I’m not just talking about fixing blog posts that you’ve had up since 2014. It probably wouldn’t hurt to read every piece of content you create later to find spelling errors, grammatical mistakes, or even just to give you ideas on how to improve the article.

Maybe there’s a better way to explain your topic, or perhaps you forgot to mention a key point.

6. Have a Friend Give it a Once-Over

Not everyone has a friend who is an avid reader. And what’s to say that you’re friend won’t make the same mistakes when giving the piece a quick glance?

However, he or she could point out elements you may have missed. Perhaps your friend is confused by a certain portion of text that needs to be rewritten.

My point here is how a fresh set of eyes can be exceptionally helpful. Especially if you’re friend is part of your target audience for the piece. He or she could come up with all kinds of helpful things you might consider adding.

7. Feed it Through WordPress with Tools Installed

And finally, and perhaps the one I use most often, is writing all of my works in WordPress. Well, with the exception of the creative works I publish on Wattpad.

Client work, whether it’s for Textbroker or private clients, is all written in WordPress using various plugins. For example, I have Yoast SEO monitoring readability and SEO scores while the Grammarly Chrome extension keeps spelling and grammar in check.

Together, it just makes for one hell of a content-producing platform.

But what if you don’t have your own self-hosted website? You can easily install WordPress on your computer for free and gain the exact same benefits.

How Vital is Proofreading Writing Projects?

Proofreading a Blog

I wish everyone spent more time proofreading their work. Especially when it comes to people sending me texts and questions about writing in general.

Making sure you’re proofreading text is crucial for:

  • Keeping clients: If a client has to constantly fix your structure, they’ll start looking elsewhere for a writer.
  • Keeping an audience on your blog: Spelling mistakes and confusing sentences can cause visitors to move on.
  • Making more money online: Along with keeping clients happy, no one wants to pay for poorly written content.
  • Getting a novel published: Obviously, no publishing house wants to be associated with work that reads poorly.
  • Credibility and authority: It’s harder to take someone seriously if the text doesn’t read well.

As I said before, no one is perfect. There will be mistakes here and there in everything you write. However, the more common those mistakes, the more difficult you’ll find being a well-paid writer.

The best you can do is to make sure some of the most obvious issues are taken care of before submitting your piece.

Keep in mind, there is a reason why editors make so much money.

Why is it Difficult to Proofread Your Own Writing?

Proofreading your own writing has more to do with how the human brain works. Since we already assume the piece is correct, it’s much easier to gloss over obvious mistakes.
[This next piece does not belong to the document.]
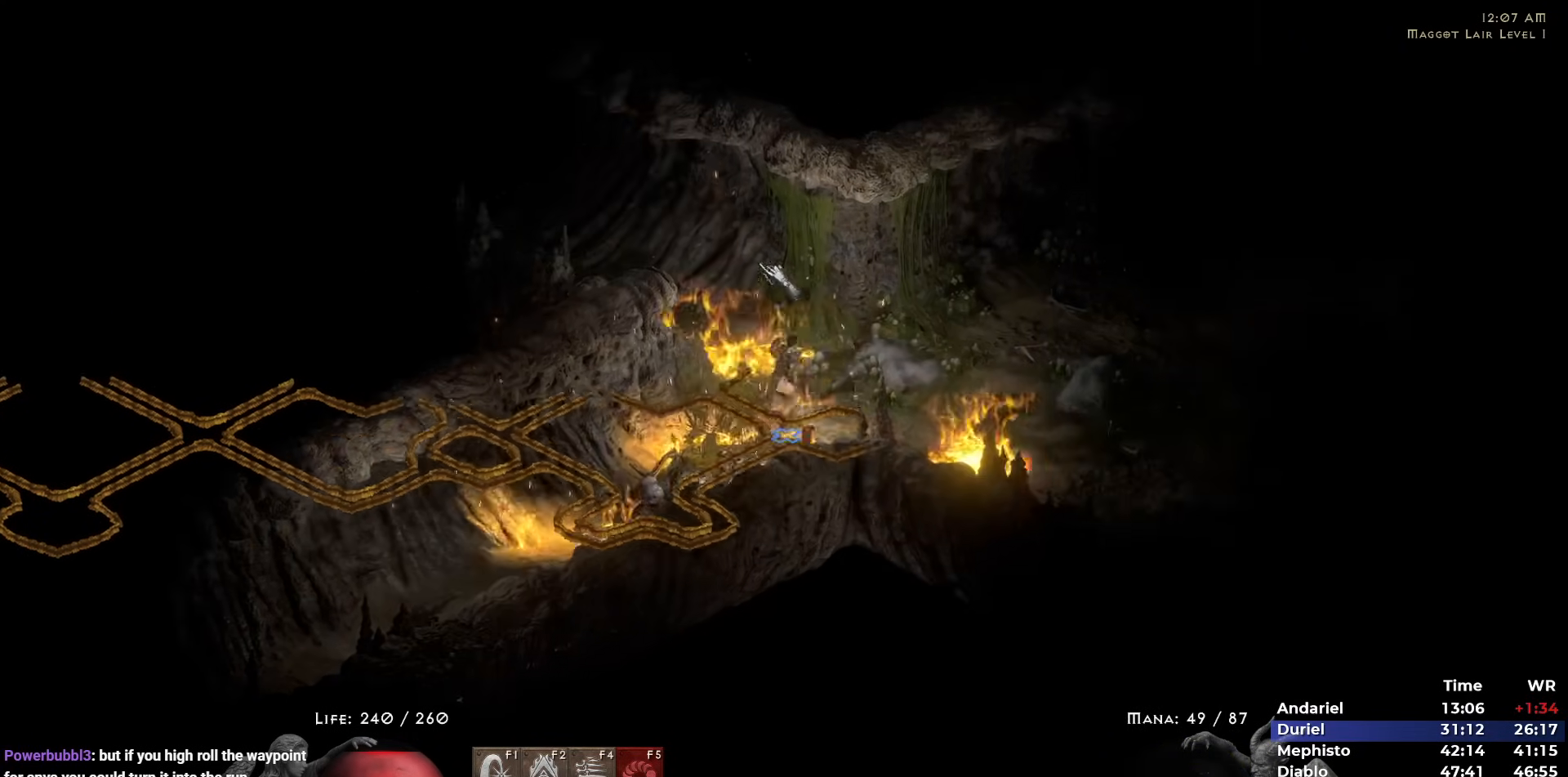
{"keys": [], "mouse": [], "events": [[33, "5", "down"], [133, "5", "up"], [183, "5", "down"], [317, "5", "up"], [367, "5", "down"], [467, "5", "up"]]}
The brain is already on the side of being right and often doesn’t pinpoint various issues.

But, if you can come back to it later so it’s no longer a fresh piece, you’ll begin to pick out a lot of small problems you may have missed before.
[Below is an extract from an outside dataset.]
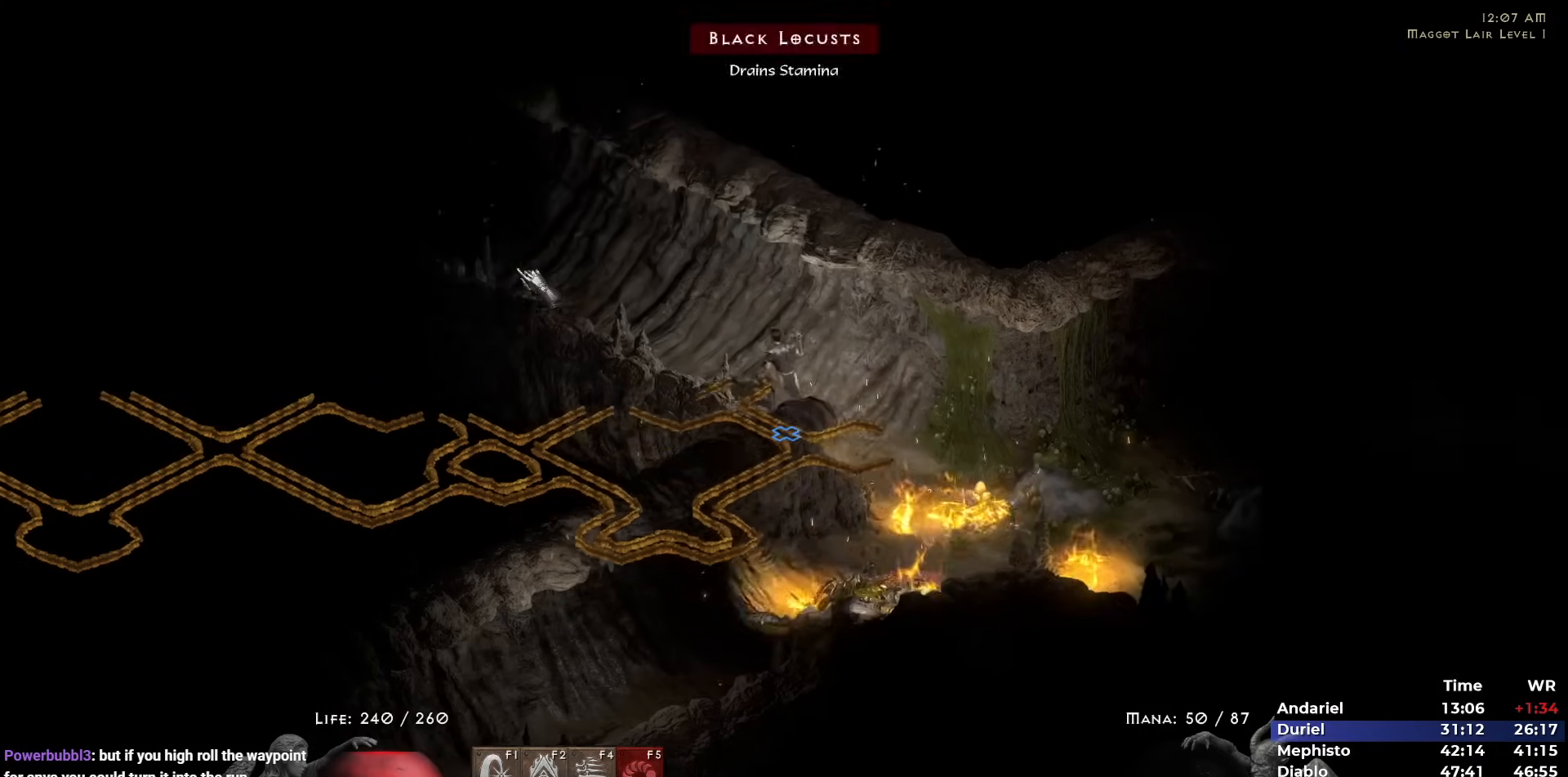
{"keys": ["5"], "mouse": [], "events": [[50, "5", "down"], [150, "5", "up"], [233, "5", "down"], [333, "5", "up"], [433, "5", "down"]]}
So, why does reading the content like a video script work so well? Because you’re no longer purely reading the text. Now, your brain has to process the information while you speak.

And since there is an added process of speaking, your brain is more likely to scrutinize the content.
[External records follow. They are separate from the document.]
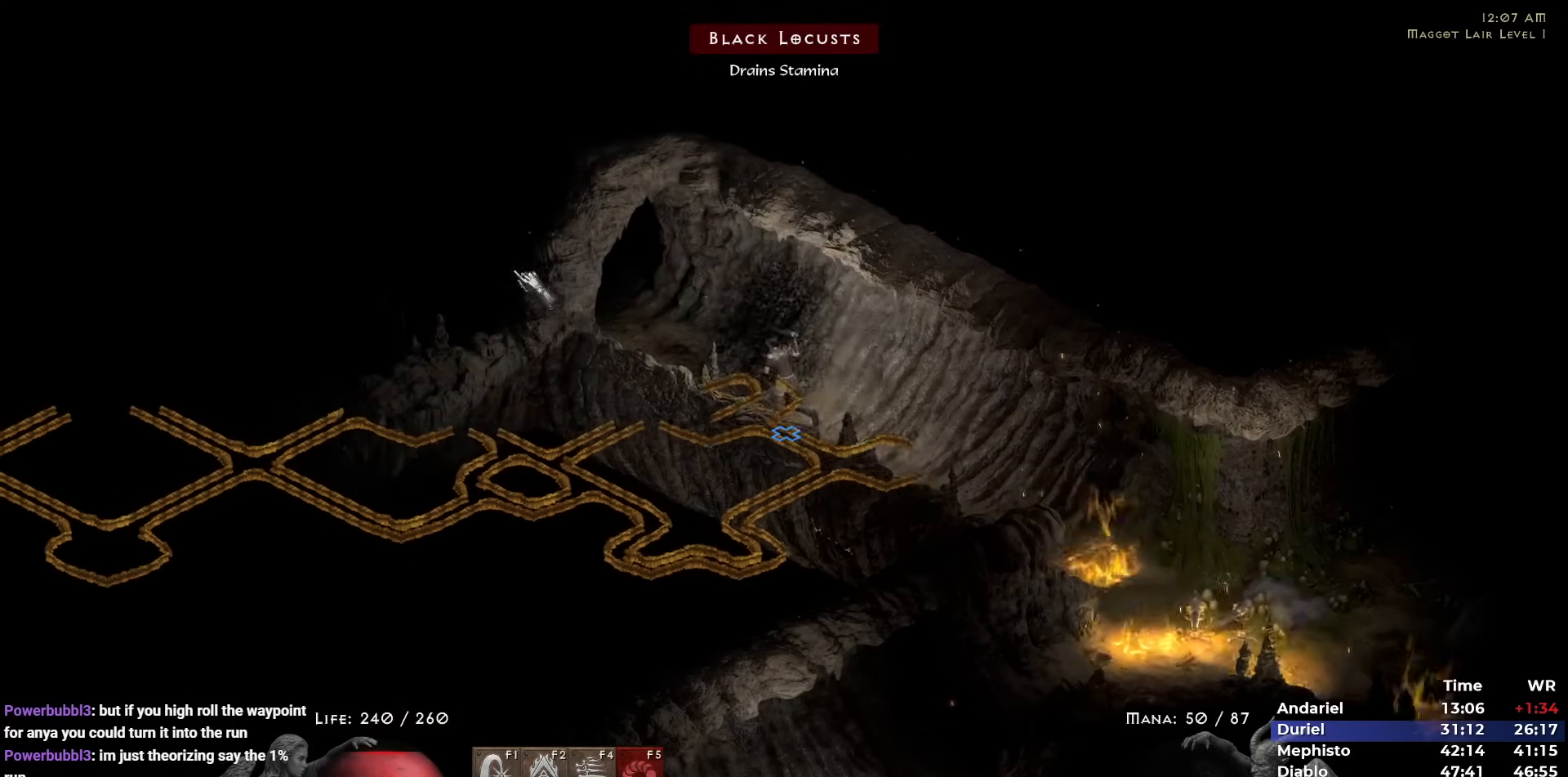
{"keys": [], "mouse": [], "events": [[17, "5", "up"], [217, "mouse_right", "down"], [350, "mouse_right", "up"]]}
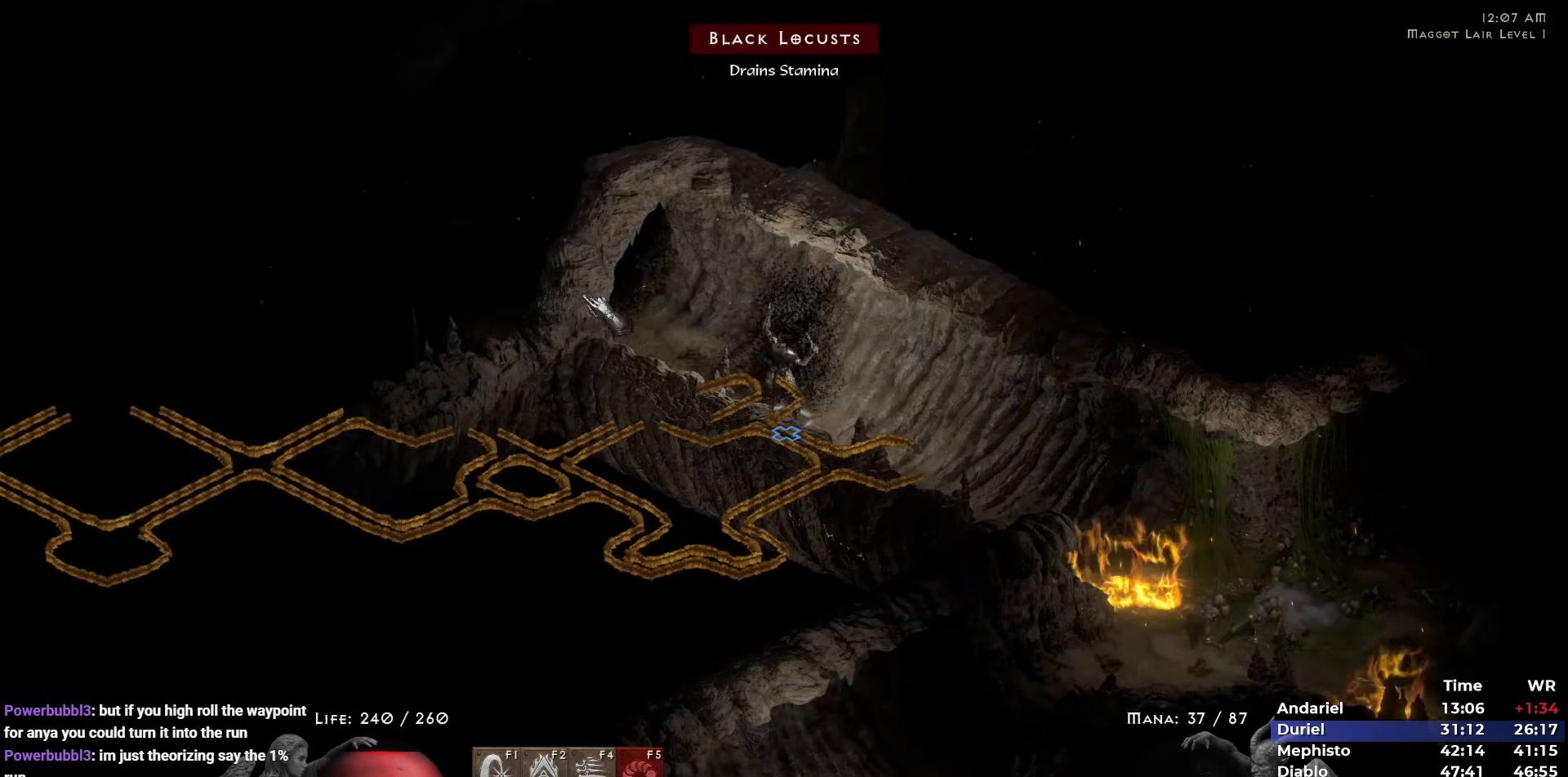
{"keys": [], "mouse": [], "events": [[33, "4", "down"], [133, "4", "up"], [183, "mouse_right", "down"], [467, "mouse_right", "up"]]}
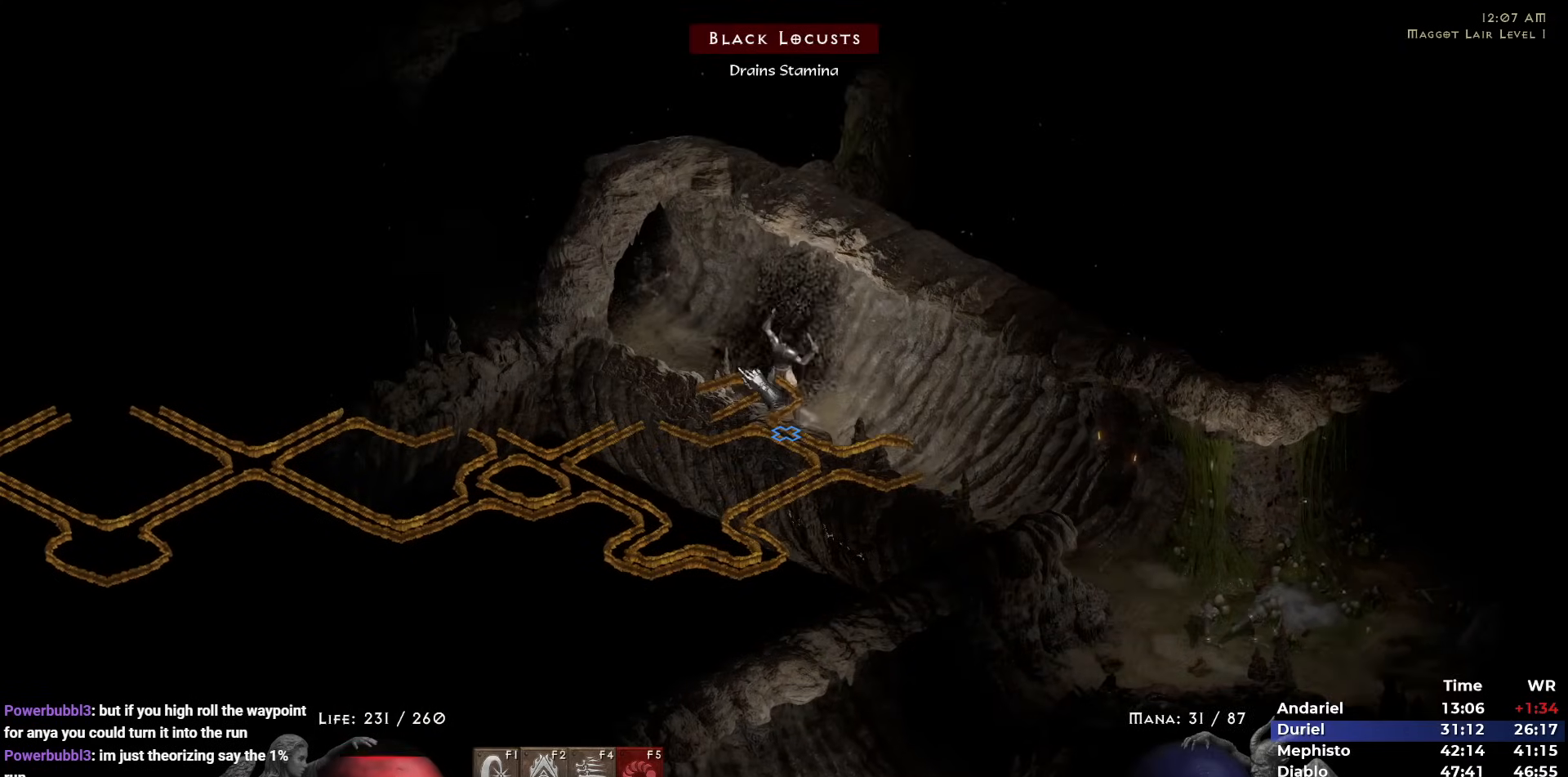
{"keys": [], "mouse": ["right"], "events": [[100, "mouse_right", "down"], [183, "mouse_right", "up"], [233, "mouse_right", "down"], [333, "mouse_right", "up"], [433, "mouse_right", "down"]]}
Always Proofread Your Writing

It’s always best to err on the side of caution. Just because you think you’re an amazing writer doesn’t mean you’re not prone to mistakes.

I know I am…and I’ve completed more than 10,000 pieces of content since 2012.

Do what you can to limit problematic writing. Whether you turn the text into a faux script or use platforms to proofread writing online, making sure the text is clean and comprehensible is a key to success. This post was proofread by Grammarly.